You can expect fun discussions on intense subjects (like truth, consciousness, and the meaning of life) and intense discussions on fun subjects (like bullshit, hip hop, baseball, poker, social media, the internet, South Park, the Simpsons, Girls, Star Trek, The Wire, The Matrix, and the list goes on). Whatever the topic, you will learn to think rigorously, with the aim towards developing logical support for your views, and the power to express your views clearly and persuasively.
Doesn’t philosophy just come down to each person’s opinion?
No. When it comes to doing philosophy, the aim is to get at the truth. We all start with opinions, for sure, but the point is to turn these opinions into defensible, plausible positions. If people are not making the effort to search for good reasons that can support their views, they are not doing philosophy.
Philosophy raises a lot of questions. Does it ever give any straight answers?
Yes, it can. Many find answers to their satisfaction after a period of investigation. So philosophy can provide answers. But even if it doesn’t, it is far better not to have a satisfying answer than to settle for a poorly justified belief. Close-minded certainty can be much more dangerous than open-minded doubt, and philosophy can enlighten you about what you know and don’t know. This is how we make meaningful progress.
What elements of philosophy deal with the real world?
Numerous branches of philosophy address things that matter to our daily lives.
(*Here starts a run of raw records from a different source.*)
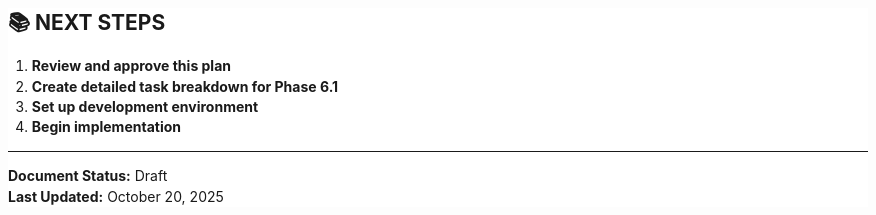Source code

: 
## 📚 **NEXT STEPS**

1. **Review and approve this plan**
2. **Create detailed task breakdown for Phase 6.1**
3. **Set up development environment**
4. **Begin implementation**

---

**Document Status:** Draft  
**Last Updated:** October 20, 2025

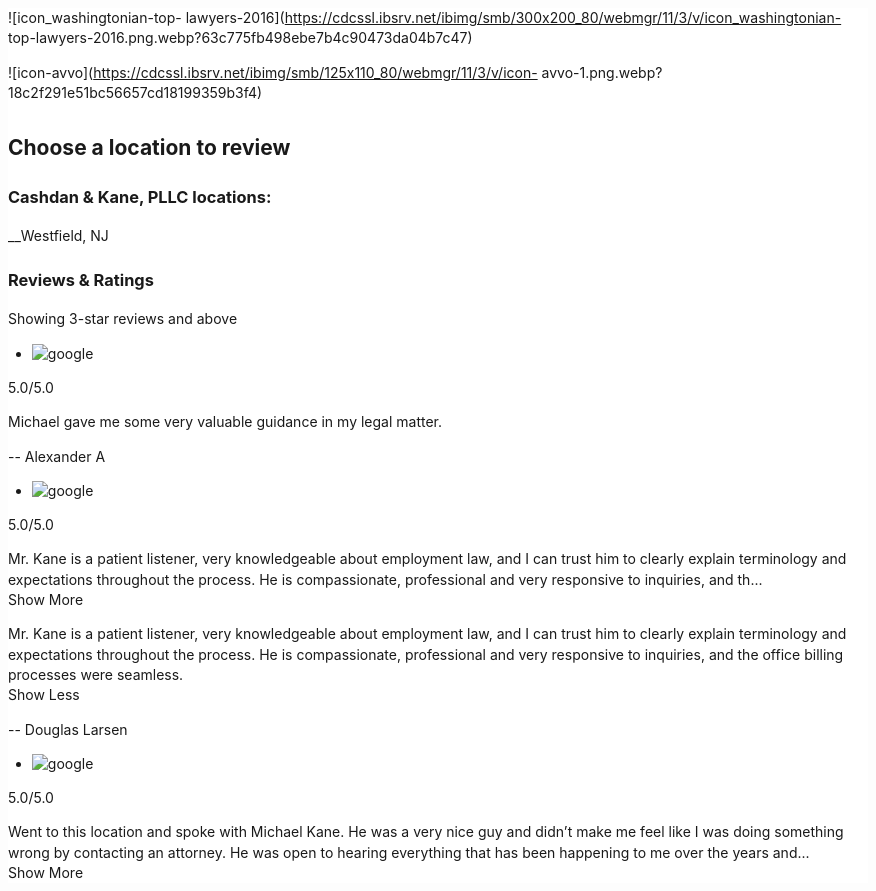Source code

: ![icon_washingtonian-top-
lawyers-2016](https://cdcssl.ibsrv.net/ibimg/smb/300x200_80/webmgr/11/3/v/icon_washingtonian-
top-lawyers-2016.png.webp?63c775fb498ebe7b4c90473da04b7c47)

![icon-avvo](https://cdcssl.ibsrv.net/ibimg/smb/125x110_80/webmgr/11/3/v/icon-
avvo-1.png.webp?18c2f291e51bc56657cd18199359b3f4)

## Choose a location to review

### Cashdan & Kane, PLLC locations:

__Westfield, NJ

### Reviews & Ratings

Showing 3-star reviews and above

  * ![google](https://www.cashdankane.com/plugins/smb/reviewourfirm/components/reviewourfirm/assets/img//icon-sm-google.png)

5.0/5.0

Michael gave me some very valuable guidance in my legal matter.

-- Alexander A

  * ![google](https://www.cashdankane.com/plugins/smb/reviewourfirm/components/reviewourfirm/assets/img//icon-sm-google.png)

5.0/5.0

Mr. Kane is a patient listener, very knowledgeable about employment law, and I
can trust him to clearly explain terminology and expectations throughout the
process. He is compassionate, professional and very responsive to inquiries,
and th...  
Show More

Mr. Kane is a patient listener, very knowledgeable about employment law, and I
can trust him to clearly explain terminology and expectations throughout the
process. He is compassionate, professional and very responsive to inquiries,
and the office billing processes were seamless.  
Show Less

-- Douglas Larsen

  * ![google](https://www.cashdankane.com/plugins/smb/reviewourfirm/components/reviewourfirm/assets/img//icon-sm-google.png)

5.0/5.0

Went to this location and spoke with Michael Kane. He was a very nice guy and
didn’t make me feel like I was doing something wrong by contacting an
attorney. He was open to hearing everything that has been happening to me over
the years and...  
Show More
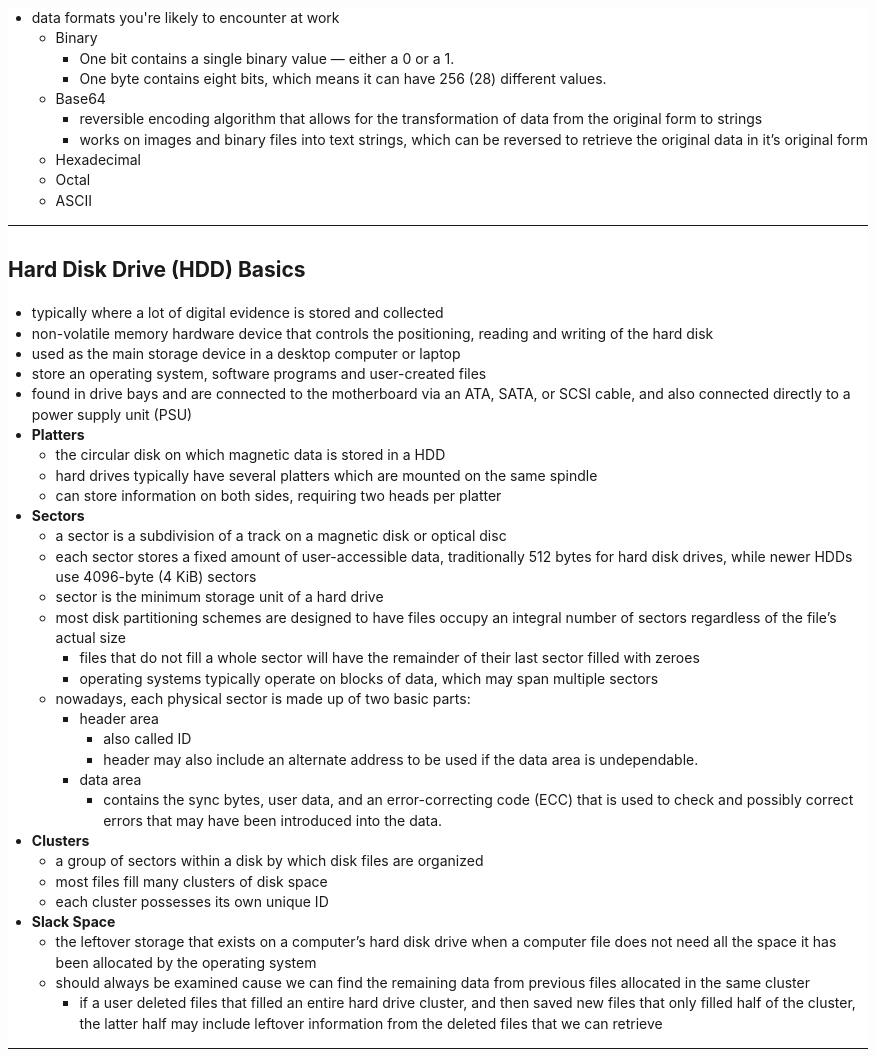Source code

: * data formats you're likely to encounter at work
  * Binary
    * One bit contains a single binary value — either a 0 or a 1.
    * One byte contains eight bits, which means it can have 256 (28) different values.
  * Base64
    * reversible encoding algorithm that allows for the transformation of data from the original form to strings
    * works on images and binary files into text strings, which can be reversed to retrieve the original data in it’s original form
  * Hexadecimal
  * Octal
  * ASCII

---

## Hard Disk Drive (HDD) Basics

* typically where a lot of digital evidence is stored and collected
* non-volatile memory hardware device that controls the positioning, reading and writing of the hard disk
* used as the main storage device in a desktop computer or laptop
* store an operating system, software programs and user-created files
* found in drive bays and are connected to the motherboard via an ATA, SATA, or SCSI cable, and also connected directly to a power supply unit (PSU)
* **Platters**
  * the circular disk on which magnetic data is stored in a HDD
  * hard drives typically have several platters which are mounted on the same spindle
  * can store information on both sides, requiring two heads per platter
* **Sectors**
  * a sector is a subdivision of a track on a magnetic disk or optical disc
  * each sector stores a fixed amount of user-accessible data, traditionally 512 bytes for hard disk drives, while newer HDDs use 4096-byte (4 KiB) sectors
  * sector is the minimum storage unit of a hard drive
  * most disk partitioning schemes are designed to have files occupy an integral number of sectors regardless of the file’s actual size
    * files that do not fill a whole sector will have the remainder of their last sector filled with zeroes
    * operating systems typically operate on blocks of data, which may span multiple sectors
  * nowadays, each physical sector is made up of two basic parts:
    * header area
      * also called ID
      * header may also include an alternate address to be used if the data area is undependable.
    * data area
      * contains the sync bytes, user data, and an error-correcting code (ECC) that is used to check and possibly correct errors that may have been introduced into the data.
* **Clusters**
  * a group of sectors within a disk by which disk files are organized
  * most files fill many clusters of disk space
  * each cluster possesses its own unique ID
* **Slack Space**
  * the leftover storage that exists on a computer’s hard disk drive when a computer file does not need all the space it has been allocated by the operating system
  * should always be examined cause we can find the remaining data from previous files allocated in the same cluster
    * if a user deleted files that filled an entire hard drive cluster, and then saved new files that only filled half of the cluster, the latter half may include leftover information from the deleted files that we can retrieve

---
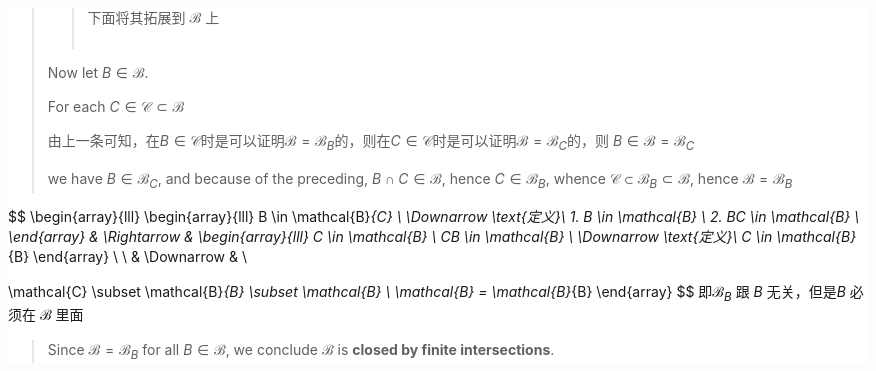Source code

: > >
> > 下面将其拓展到 $\mathcal{B}$ 上
> > <br />
> > <br />
>
> Now let $B \in \mathcal{B}$.
>
> For each $C \in \mathcal{C} \subset \mathcal{B}$
>
> 由上一条可知，在$B \in \mathcal{C}$时是可以证明$\mathcal{B}=\mathcal{B}_{B}$的，则在$C \in \mathcal{C}$时是可以证明$\mathcal{B}=\mathcal{B}_{C}$的，则 $B \in \mathcal{B}=\mathcal{B}_{C}$
>
> we have $B \in \mathcal{B}_{C}$, and because of the preceding, $B \cap C \in \mathcal{B}$, hence $C \in \mathcal{B}_{B}$, whence $\mathcal{C} \subset \mathcal{B}_{B} \subset \mathcal{B}$, hence $\mathcal{B}=\mathcal{B}_{B}$

<div class="solid">



$$
\begin{array}{lll}
	\begin{array}{lll}
		B \in \mathcal{B}_{C} \\
		\Downarrow \text{定义}\\
		1. B \in \mathcal{B} \\
		2. BC \in \mathcal{B} \\
	\end{array}
&
\Rightarrow
&
        \begin{array}{lll}
        	C \in \mathcal{B} \\
		CB \in \mathcal{B} \\
		\Downarrow \text{定义}\\
		C \in \mathcal{B}_{B}
        \end{array}
\\
\\
& \Downarrow & \\

\mathcal{C} \subset \mathcal{B}_{B} \subset \mathcal{B} \\
\mathcal{B} = \mathcal{B}_{B}
\end{array}
$$
即$\mathcal{B}_{B}$ 跟 $B$ 无关，但是$B$ 必须在 $\mathcal{B}$ 里面
</div>

> Since $\mathcal{B}=\mathcal{B}_{B}$ for all $B \in \mathcal{B}$, we conclude $\mathcal{B}$ is **closed by finite intersections**.

<div class="solid">



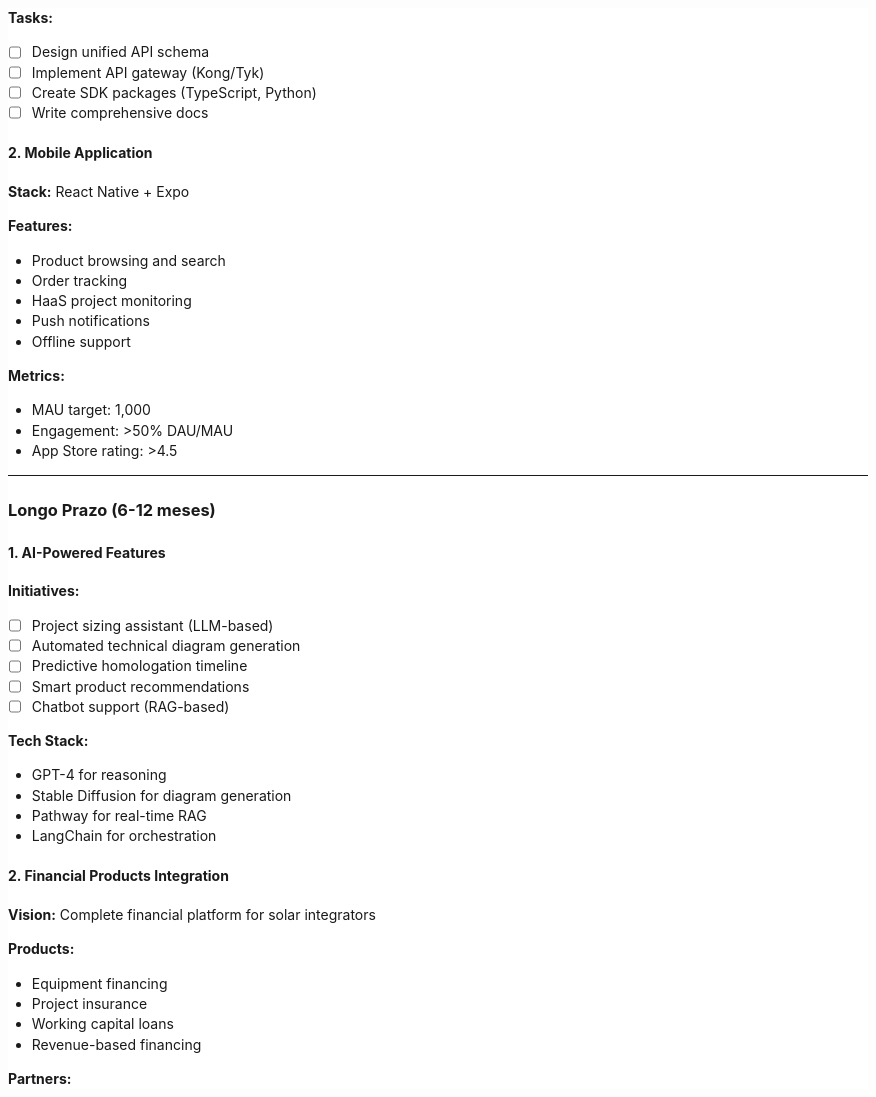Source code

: **Tasks:**

- [ ] Design unified API schema
- [ ] Implement API gateway (Kong/Tyk)
- [ ] Create SDK packages (TypeScript, Python)
- [ ] Write comprehensive docs

#### 2. **Mobile Application**

**Stack:** React Native + Expo

**Features:**

- Product browsing and search
- Order tracking
- HaaS project monitoring
- Push notifications
- Offline support

**Metrics:**

- MAU target: 1,000
- Engagement: >50% DAU/MAU
- App Store rating: >4.5

---

### Longo Prazo (6-12 meses)

#### 1. **AI-Powered Features**

**Initiatives:**

- [ ] Project sizing assistant (LLM-based)
- [ ] Automated technical diagram generation
- [ ] Predictive homologation timeline
- [ ] Smart product recommendations
- [ ] Chatbot support (RAG-based)

**Tech Stack:**

- GPT-4 for reasoning
- Stable Diffusion for diagram generation
- Pathway for real-time RAG
- LangChain for orchestration

#### 2. **Financial Products Integration**

**Vision:** Complete financial platform for solar integrators

**Products:**

- Equipment financing
- Project insurance
- Working capital loans
- Revenue-based financing

**Partners:**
For instance, some philosophers get trained in medical ethics to use their knowledge in hospitals. Philosophers are also hired to handle difficult issues in law and public policy. The skills one learns in doing philosophy can be very effective for dealing with practical and personal problems. This might explain why philosophy is getting more popular.
What progress has philosophy made?
All of the natural and social sciences (physics, chemistry, biology, psychology, sociology and anthropology) were branches of philosophy. It was originally philosophers who wanted to understand the nature of space, time and motion, what objects are made of, how living things grow, how the mind works, which forces have shaped humans into their present form, and countless other important matters. We now have disciplines that explain these things in great detail. The aim to add to the growing body of knowledge is an aim that springs from philosophy. (see “How Philosophy Makes Progress”)
Has philosophy made a difference to society?
Philosophy can deeply influence the kind of society we live in. Whether democracy is a good form of government, how the wealth should be distributed, how people should treat their families and neighbors -- these are all philosophical issues whose resolutions shape our lives. Philosophy also contributes to the public by raising awareness of new issues, like whether people are seriously mistaken in their thinking about homosexuality, race and gender, or how information technologies may literally extend one’s mind.
Can philosophy make a difference to your life?
Many people fall in love with philosophy because of the guidance and inspiration it can give. Doing philosophy may be the greatest influence upon the way a person goes through life because it can completely change one’s perspectives. In the way one can turn to religion, one can also turn to philosophy as the most cherished source of meaning and consolation.